Martín Menem, presidente da Câmara dos Deputados, defendeu o projeto de reforma trabalhista do governo de Javier Milei em uma declaração recente. Ele afirmou que as mudanças visam trazer mais pessoas para a “formalidade” e buscou apoio congressional, garantindo: “Será um sucesso para os trabalhadores.” O objetivo é promover a formalidade no trabalho, reduzir litígios e melhorar a competitividade sem afetar direitos fundamentais, com possível aprovação no início de 2026 após o debate do Orçamento em fevereiro.
Enquanto isso, a CGT, sob sua nova liderança com figuras como Jorge Solá e Octavio Argüello dos Camioneros, se opôs firmemente à iniciativa. Solá descreveu o projeto como uma “flexibilização de direitos” que estenderia as horas de trabalho, eliminaria horas extras e reduziria proteções, em vez de modernização. Ele criticou a falta de consulta aos trabalhadores e aos empregadores produtivos, observando que o debate se baseia em “rumores” em vez de um projeto formal do executivo.

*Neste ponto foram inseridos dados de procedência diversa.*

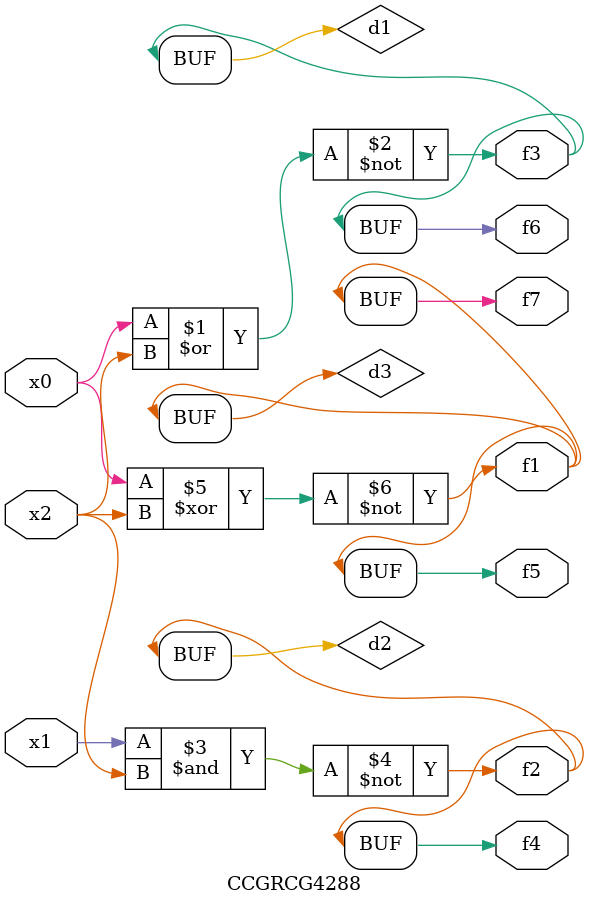
<source format=v>
module CCGRCG4288(
	input x0, x1, x2,
	output f1, f2, f3, f4, f5, f6, f7
);

	wire d1, d2, d3;

	nor (d1, x0, x2);
	nand (d2, x1, x2);
	xnor (d3, x0, x2);
	assign f1 = d3;
	assign f2 = d2;
	assign f3 = d1;
	assign f4 = d2;
	assign f5 = d3;
	assign f6 = d1;
	assign f7 = d3;
endmodule

</source>
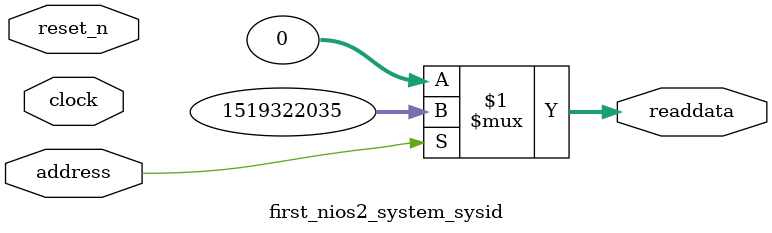
<source format=v>

`timescale 1ns / 1ps
// synthesis translate_on

// turn off superfluous verilog processor warnings 
// altera message_level Level1 
// altera message_off 10034 10035 10036 10037 10230 10240 10030 

module first_nios2_system_sysid (
               // inputs:
                address,
                clock,
                reset_n,

               // outputs:
                readdata
             )
;

  output  [ 31: 0] readdata;
  input            address;
  input            clock;
  input            reset_n;

  wire    [ 31: 0] readdata;
  //control_slave, which is an e_avalon_slave
  assign readdata = address ? 1519322035 : 0;

endmodule




</source>
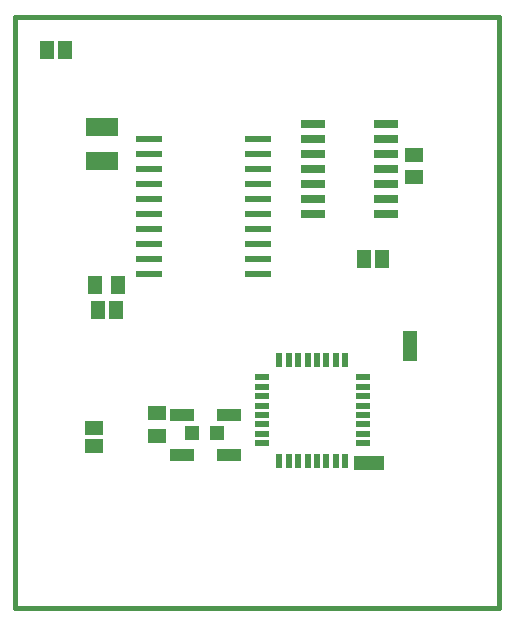
<source format=gtp>
G75*
%MOIN*%
%OFA0B0*%
%FSLAX24Y24*%
%IPPOS*%
%LPD*%
%AMOC8*
5,1,8,0,0,1.08239X$1,22.5*
%
%ADD10C,0.0160*%
%ADD11R,0.0500X0.0220*%
%ADD12R,0.0220X0.0500*%
%ADD13R,0.0472X0.0472*%
%ADD14R,0.0500X0.1000*%
%ADD15R,0.1000X0.0500*%
%ADD16R,0.0460X0.0630*%
%ADD17R,0.0866X0.0236*%
%ADD18R,0.0512X0.0591*%
%ADD19R,0.0800X0.0260*%
%ADD20R,0.0591X0.0512*%
%ADD21R,0.1063X0.0630*%
%ADD22R,0.0630X0.0460*%
%ADD23R,0.0787X0.0433*%
D10*
X001046Y000180D02*
X017188Y000180D01*
X017188Y019865D01*
X001046Y019865D01*
X001046Y000180D01*
D11*
X009277Y005660D03*
X009277Y005975D03*
X009277Y006290D03*
X009277Y006605D03*
X009277Y006920D03*
X009277Y007235D03*
X009277Y007550D03*
X009277Y007865D03*
X012657Y007865D03*
X012657Y007550D03*
X012657Y007235D03*
X012657Y006920D03*
X012657Y006605D03*
X012657Y006290D03*
X012657Y005975D03*
X012657Y005660D03*
D12*
X012069Y005073D03*
X011754Y005073D03*
X011440Y005073D03*
X011125Y005073D03*
X010810Y005073D03*
X010495Y005073D03*
X010180Y005073D03*
X009865Y005073D03*
X009865Y008453D03*
X010180Y008453D03*
X010495Y008453D03*
X010810Y008453D03*
X011125Y008453D03*
X011440Y008453D03*
X011754Y008453D03*
X012069Y008453D03*
D13*
X007782Y006015D03*
X006955Y006015D03*
D14*
X014224Y008903D03*
D15*
X012857Y004995D03*
D16*
X012683Y011792D03*
X013283Y011792D03*
X004425Y010089D03*
X003825Y010089D03*
X002736Y018782D03*
X002136Y018782D03*
D17*
X005534Y015788D03*
X005534Y015288D03*
X005534Y014788D03*
X005534Y014288D03*
X005534Y013788D03*
X005534Y013288D03*
X005534Y012788D03*
X005534Y012288D03*
X005534Y011788D03*
X005534Y011288D03*
X009156Y011288D03*
X009156Y011788D03*
X009156Y012288D03*
X009156Y012788D03*
X009156Y013288D03*
X009156Y013788D03*
X009156Y014288D03*
X009156Y014788D03*
X009156Y015288D03*
X009156Y015788D03*
D18*
X004485Y010932D03*
X003737Y010932D03*
D19*
X010992Y013306D03*
X010992Y013806D03*
X010992Y014306D03*
X010992Y014806D03*
X010992Y015306D03*
X010992Y015806D03*
X010992Y016306D03*
X013412Y016306D03*
X013412Y015806D03*
X013412Y015306D03*
X013412Y014806D03*
X013412Y014306D03*
X013412Y013806D03*
X013412Y013306D03*
D20*
X014359Y014525D03*
X014359Y015273D03*
X005786Y006654D03*
X005786Y005906D03*
D21*
X003967Y015086D03*
X003967Y016188D03*
D22*
X003686Y006180D03*
X003686Y005580D03*
D23*
X006618Y005271D03*
X006618Y006609D03*
X008193Y006609D03*
X008193Y005271D03*
M02*

</source>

“Sem letra miúda e sem cortes de impostos, não há diálogo possível”, alertou Solá em declarações à rádio. Ele insistiu que a carga tributária, que representa 30% a 40% das vendas de pequenas e médias empresas, prejudica o investimento e os empregos. “Corte os impostos, é para isso que este governo veio”, exigiu, priorizando a reforma tributária sobre a trabalhista. Sobre ações trabalhistas, ele esclareceu: “Se o empregador paga o que é devido, a ação não existe. Contratar trabalhadores informais é um crime”.
Solá enfatizou que a CGT chega “fortalecida e unida” ao debate, não apenas para resistir, mas para fornecer soluções que gerem mais empregos e melhores condições. “Se a discussão da reforma trabalhista for apenas política, está mal enquadrada”, concluiu, destacando a necessidade de um papel inteligente do Estado para garantir regras claras. A federação sindical planeja lutar em todas as frentes se nenhum diálogo sério for aberto.